Ina baru saja pulang berbelanja dari kota, ia dengan riang mencoba semua pakaian seksi yang telah ia beli sembari menari-nari di depan cermin almari.

"Apa kurangnya aku? Sudah cantik, seksi, awet muda lagi. Beda jauh lah sama si Galuh yang kucel itu, mana rata lagi. Iwhhh, entah pelet apa yang dia gunakan untuk memikat Angga." Ina bermonolog. "Oh iya, sebentar lagi Angga akan jadi milikku. Tapi, sebelum itu aku mau lihat gimana Galuh menangis karena dicampakkan oleh Angga.
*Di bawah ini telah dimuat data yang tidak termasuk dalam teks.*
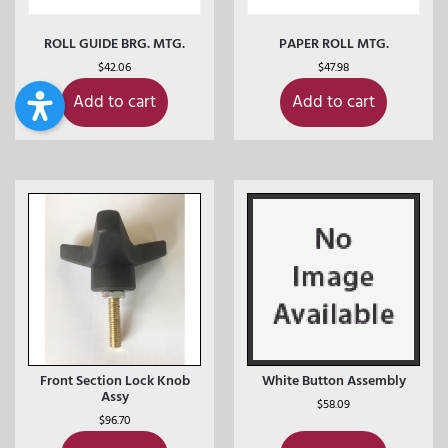
ROLL GUIDE BRG. MTG.
PAPER ROLL MTG.
$
42.06
$
47.98
Add to cart
Add to cart
Front Section Lock Knob
White Button Assembly
Assy
$
58.09
$
96.70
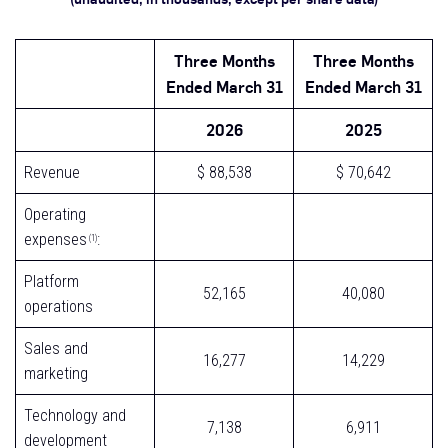
Three Months
Three Months
Ended March 31
Ended March 31
2026
2025
Revenue
$ 88,538
$ 70,642
Operating
expenses
:
(1)
Platform
52,165
40,080
operations
Sales and
16,277
14,229
marketing
Technology and
7,138
6,911
development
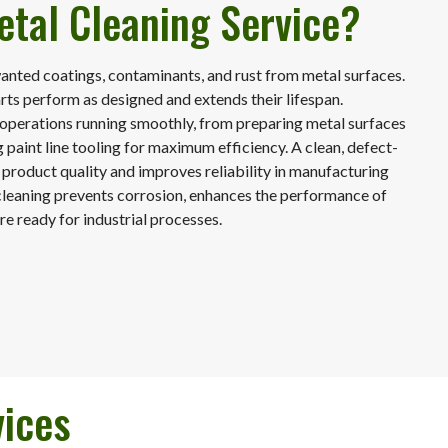
etal Cleaning Service?
nted coatings, contaminants, and rust from metal surfaces.
arts perform as designed and extends their lifespan.
 operations running smoothly, from preparing metal surfaces
 paint line tooling for maximum efficiency. A clean, defect-
 product quality and improves reliability in manufacturing
cleaning prevents corrosion, enhances the performance of
re ready for industrial processes.
vices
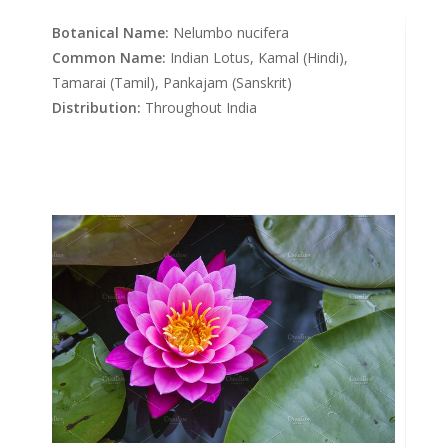
Botanical Name:
Nelumbo nucifera
Common Name:
Indian Lotus, Kamal (Hindi),
Tamarai (Tamil), Pankajam (Sanskrit)
Distribution:
Throughout India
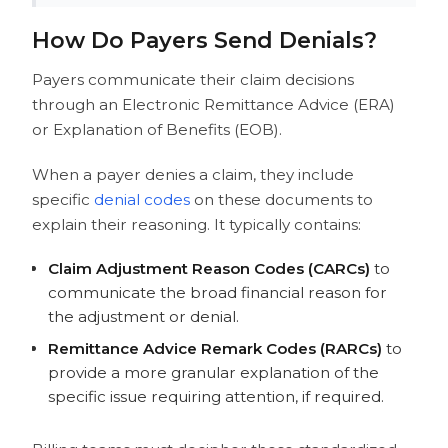
How Do Payers Send Denials?
Payers communicate their claim decisions
through an Electronic Remittance Advice (ERA)
or Explanation of Benefits (EOB).
When a payer denies a claim, they include
specific
denial codes
on these documents to
explain their reasoning. It typically contains:
Claim Adjustment Reason Codes (CARCs)
to
communicate the broad financial reason for
the adjustment or denial.
Remittance Advice Remark Codes (RARCs)
to
provide a more granular explanation of the
specific issue requiring attention,
if required.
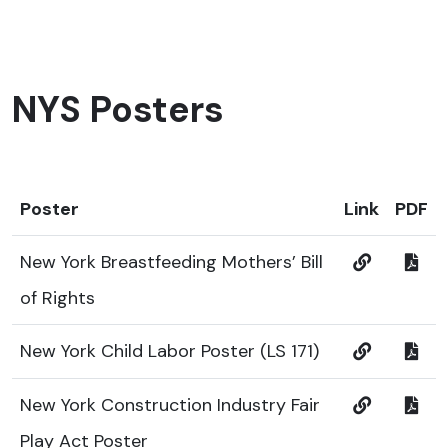
NYS Posters
Poster
Link
PDF
New York Breastfeeding Mothers’ Bill
of Rights
New York Child Labor Poster (LS 171)
New York Construction Industry Fair
Play Act Poster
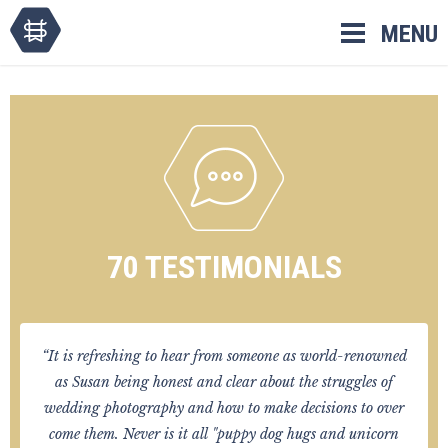
Skip
MENU
to
content
70 TESTIMONIALS
“It is refreshing to hear from someone as world-renowned
as Susan being honest and clear about the struggles of
wedding photography and how to make decisions to over
come them. Never is it all "puppy dog hugs and unicorn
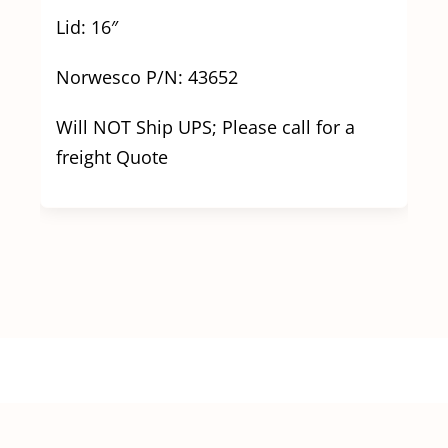
Lid: 16″
Norwesco P/N: 43652
Will NOT Ship UPS; Please call for a
freight Quote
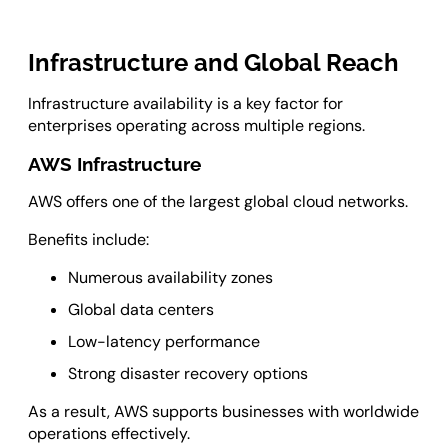
Infrastructure and Global Reach
Infrastructure availability is a key factor for
enterprises operating across multiple regions.
AWS Infrastructure
AWS offers one of the largest global cloud networks.
Benefits include:
Numerous availability zones
Global data centers
Low-latency performance
Strong disaster recovery options
As a result, AWS supports businesses with worldwide
operations effectively.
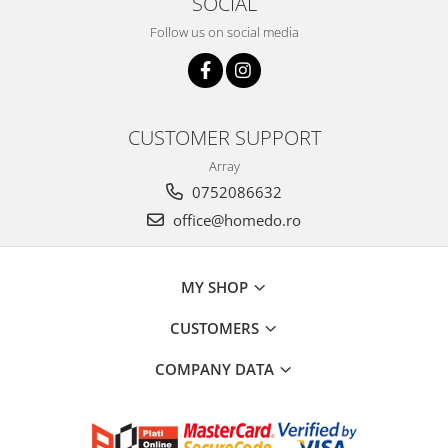
SOCIAL
Hotplate adaptor
Follow us on social media
Kitchen brushes
Kitchen scales
Kitchen Towels
Knives Sets
CUSTOMER SUPPORT
Measuring utensils
Array
Meat tenderizing tools
0752086632
Mixers
office@homedo.ro
Steam cooking utensils
Cookware
Bake trays
MY SHOP
Lids for pots
CUSTOMERS
Pans
Pots and pans
COMPANY DATA
Dishes and cutlery
Bouls
Cutlery Sets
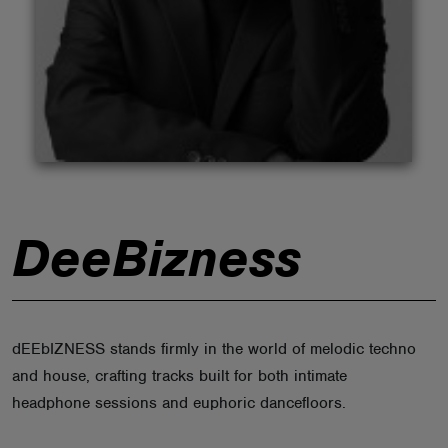
ABOUT
DeeBizness
dEEbIZNESS stands firmly in the world of melodic techno
and house, crafting tracks built for both intimate
headphone sessions and euphoric dancefloors.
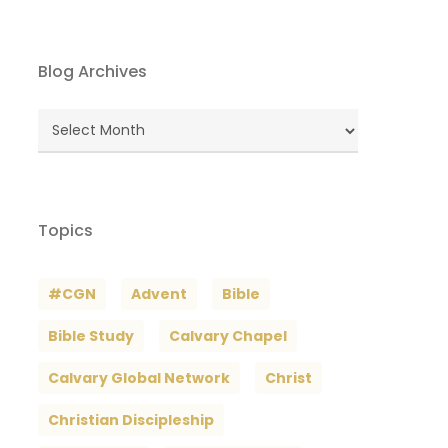
Blog Archives
Blog
Archives
Topics
#CGN
Advent
Bible
Bible Study
Calvary Chapel
Calvary Global Network
Christ
Christian Discipleship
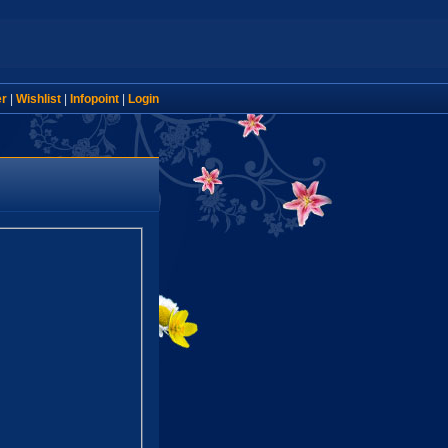
er
|
Wishlist
|
Infopoint
|
Login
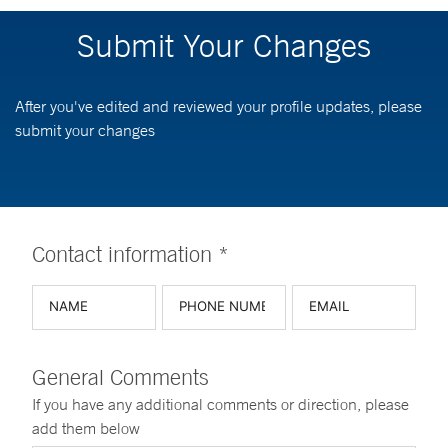
Submit Your Changes
After you've edited and reviewed your profile updates, please
submit your changes
Contact information *
General Comments
If you have any additional comments or direction, please
add them below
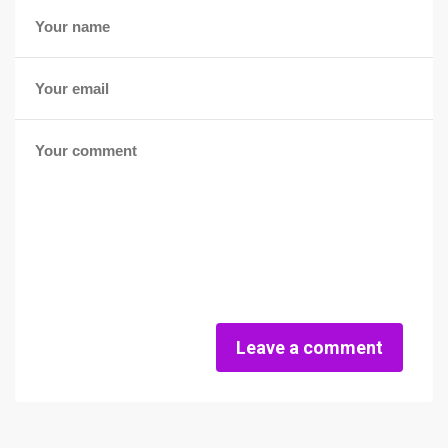
Leave a comment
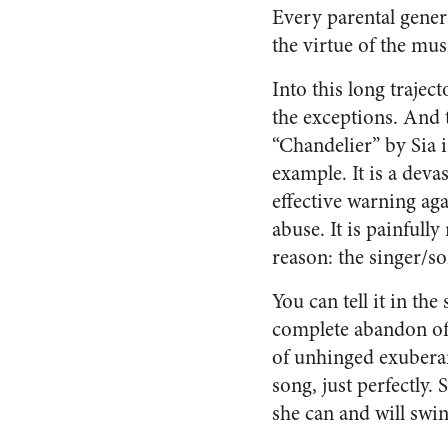
Every parental gener
the virtue of the mus
Into this long traject
the exceptions. And 
“Chandelier” by Sia is
example. It is a deva
effective warning aga
abuse. It is painfully 
reason: the singer/so
You can tell it in t
complete abandon of 
of unhinged exuberanc
song, just perfectly.
she can and will swin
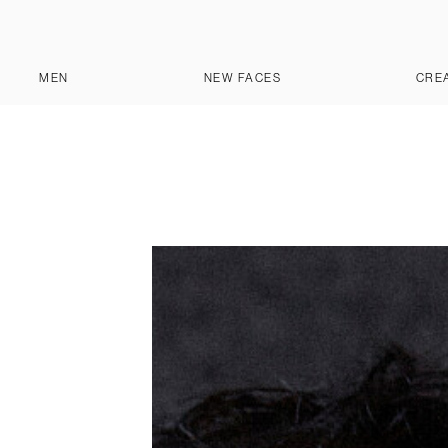
MEN
NEW FACES
CRE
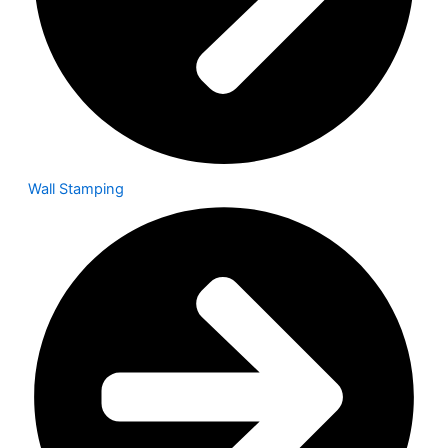
Wall Stamping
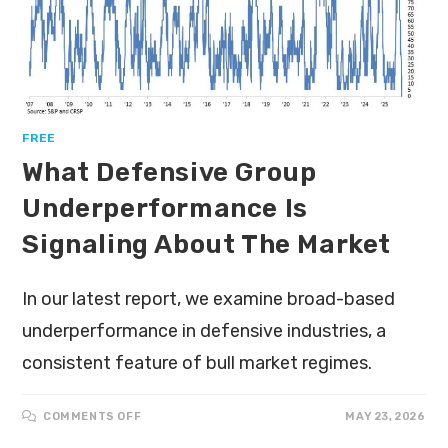
FREE
What Defensive Group
Underperformance Is
Signaling About The Market
In our latest report, we examine broad-based
underperformance in defensive industries, a
consistent feature of bull market regimes.
COMMENTS OFF
MAY 23, 2026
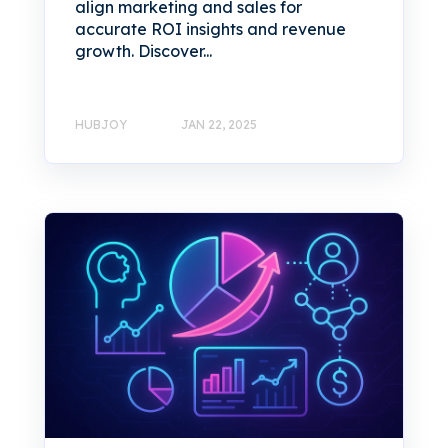
align marketing and sales for
accurate ROI insights and revenue
growth. Discover...
HUBJOY
JAN 22, 2025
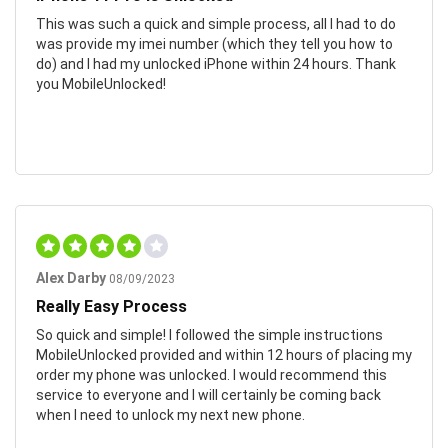
This was such a quick and simple process, all I had to do
was provide my imei number (which they tell you how to
do) and I had my unlocked iPhone within 24 hours. Thank
you MobileUnlocked!
Alex Darby
08/09/2023
Really Easy Process
So quick and simple! I followed the simple instructions
MobileUnlocked provided and within 12 hours of placing my
order my phone was unlocked. I would recommend this
service to everyone and I will certainly be coming back
when I need to unlock my next new phone.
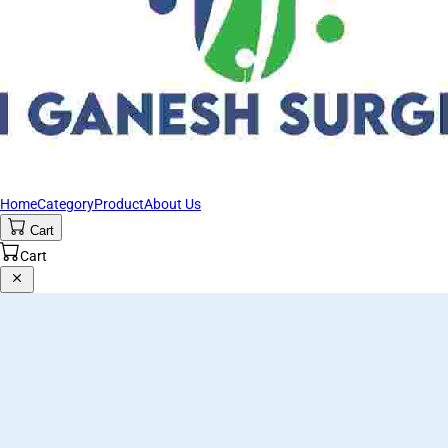
Home
Category
Product
About Us
Cart
Cart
Hahaha... Mampus kau Galuh..."

Ina pun keluar dari kamar setelah mendengar Galuh yang sudah pulang dari menjemput Alif di sekolah.

Alif gegas bersembunyi di belakang Galuh setiap kali melihat Ina. "Ma, Alif takut."

"Alif, nggak boleh gitu. Itu Tante Ina, kamu harus sopan."

"Tapi, mukanya seram kayak hantu."

Ina duduk di sofa dengan santai dan menyalakan AC. " Emang ya mulut anakmu itu nggak pernah diskeolahkan apa? Galuh, kapan kamu akan pindah? Capek tahu aku setiap kali denger anakmu itu teriak-teriak nggak jelas tengah malam."

"Maaf, Ka. Entah kenapa Alif sekarang sering kerasukan. Apa mungkin emang bener rumah ini berhantu ya, Ka?"

Mendengar ucapan Galuh, Ina gegas menyorot dengan tatapan tajamnya. "Apa kamu bilang, berhantu? Aku aja yang puluhan tahun tinggal di sini nggak pernah nemu apa-apa. Kamu aja tuh yang nggak bisa jaga diri, kan jadi anakmu yang kena." bentak Ina.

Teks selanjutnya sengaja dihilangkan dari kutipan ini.